Deus nos livre de um Brasil evangélico




Começo este texto com uns 15 anos de atraso. Eu
explico. Nos tempos em que outdoors eram
permitidos em São Paulo, alguém pagou uma
fortuna para espalhar vários deles, em avenidas,
com a mensagem: “São Paulo é do Senhor Jesus.
Povo de Deus, declare isso”. Rumino o recado desde
então. Represei qualquer reação, mas hoje, por
algum motivo, abriu-se uma fresta em uma
comporta de minha alma. Preciso escrever sobre o
meu pavor de ver o Brasil tornar-se evangélico. A
mensagem subliminar da grande placa, para quem
conhece a cultura do movimento, era de que os
evangélicos sonham com o dia quando a cidade, o
estado, o país se converterem em massa e a terra
dos tupiniquins virar num país legitimamente
evangélico. Quando afirmo que o sonho é que
impere o movimento evangélico, não me refiro ao
cristianismo, mas a esse subgrupo do cristianismo e
do protestantismo conhecido como Movimento
Evangélico. E a esse movimento não interessa que
haja um veloz crescimento entre católicos ou que
ortodoxos se alastrem. Para “ser do Senhor Jesus”, o
Brasil tem que virar "crente", com a cara dos
evangélicos. (acabo de bater três vezes na madeira).
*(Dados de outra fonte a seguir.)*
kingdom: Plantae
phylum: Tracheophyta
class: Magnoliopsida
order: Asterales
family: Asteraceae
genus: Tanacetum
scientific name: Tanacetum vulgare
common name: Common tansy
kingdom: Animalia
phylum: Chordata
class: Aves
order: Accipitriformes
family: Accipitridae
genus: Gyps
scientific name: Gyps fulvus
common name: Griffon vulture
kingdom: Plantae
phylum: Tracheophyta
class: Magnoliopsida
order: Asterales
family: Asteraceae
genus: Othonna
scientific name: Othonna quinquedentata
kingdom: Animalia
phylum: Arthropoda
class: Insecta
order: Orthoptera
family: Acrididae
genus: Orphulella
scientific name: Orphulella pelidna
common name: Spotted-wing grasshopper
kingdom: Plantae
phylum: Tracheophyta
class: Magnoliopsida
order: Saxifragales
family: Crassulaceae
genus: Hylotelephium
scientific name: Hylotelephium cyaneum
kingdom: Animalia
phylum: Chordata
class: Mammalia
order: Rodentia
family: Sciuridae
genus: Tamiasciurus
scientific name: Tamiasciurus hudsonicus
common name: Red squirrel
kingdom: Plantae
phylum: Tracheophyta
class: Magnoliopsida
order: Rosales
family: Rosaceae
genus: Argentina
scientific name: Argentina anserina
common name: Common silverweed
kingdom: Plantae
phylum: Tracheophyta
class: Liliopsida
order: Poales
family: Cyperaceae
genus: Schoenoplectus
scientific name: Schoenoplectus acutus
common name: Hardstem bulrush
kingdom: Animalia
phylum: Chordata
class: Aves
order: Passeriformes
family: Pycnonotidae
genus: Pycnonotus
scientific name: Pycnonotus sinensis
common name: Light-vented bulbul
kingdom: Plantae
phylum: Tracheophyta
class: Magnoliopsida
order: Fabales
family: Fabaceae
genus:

Avanços numéricos de evangélicos em algumas
áreas já dão uma boa ideia de como seria
desastroso se acontecesse essa tal levedação radical
do Brasil.
Imagino uma Genebra brasileira e tremo. Sei de
grupos que anseiam por um puritanismo moreno.
Mas, como os novos puritanos tratariam Ney
Matogrosso, Caetano Veloso, Maria Gadu? Não
gosto de pensar no destino de poesias sensuais
como “Carinhoso” do Pixinguinha ou “Tatuagem” do
Chico. Será que prevaleceriam as paupérrimas
poesias do cancioneiro gospel? As rádios tocariam
sem parar “Vou buscar o que é meu”, “Rompendo
em Fé”? Uma história minimamente parecida com a
dos puritanos provocaria, estou certo, um cerco aos
boêmios. Novos Torquemadas seriam implacáveis e
perderíamos todo o acervo do Vinicius de Moraes.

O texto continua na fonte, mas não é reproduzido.